» Tasks to complete
A: According to the QE3 excerpt below, what does the Fed say its purchases of mortgage-backed securities will do?
B: Decide whether each statement agrees with the QE3 excerpt below. Answer yes or no, and quote the words that settle it: (i) The Fed says its buying will raise interest rates for homeowners. (ii) Rising bond prices push yields down. (iii) QE sends the stock market lower.

» Excerpt provided
---

Why, Then, Is the Fed Bothering to Engage in QE3?

If the Fed is doing no more than swapping bank assets, what is the point of this whole exercise?  The Fed’s professed justification is that by buying mortgage-backed securities, it will lower interest rates for homeowners and other long-term buyers.  As explained in Reuters:

Massive buying of any asset tends to push up the prices, and because of the way the bond market works, rising prices force yields [or interest rates] down. Because the Fed is buying mortgage-backed bonds, the purchases act to directly lower the cost of borrowing to buy a home. In addition, some investors, put off by the rising price of the bonds that the Fed is buying, turn to other assets, like corporate bonds – which, in turn, pushes up corporate bond prices and lowers those yields, making it cheaper for companies to borrow – and spend.

Those are the professed objectives, but politics may also play a role.  QE drives up the stock market in anticipation of an increase in the amount of money available to invest, a good political move before an election.

Commodities (oil, food and precious metals) also go up, since “hot money” floods into them.  Again, this is evidently because investors EXPECT inflation to drive commodities up, and because lowered interest rates on other investments prompt investors to look elsewhere.  There is also evidence that commodities are going up because some major market players are colluding to manipulate the price, a criminal enterprise.

---

» Data extract

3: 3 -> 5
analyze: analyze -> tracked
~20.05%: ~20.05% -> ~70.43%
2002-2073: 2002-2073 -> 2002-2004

---

» The solutions
A: Lower interest rates for homeowners and other long-term buyers.

B:
(i) No: "it will lower interest rates for homeowners and other long-term buyers"
(ii) Yes: "rising prices force yields [or interest rates] down"
(iii) No: "QE drives up the stock market"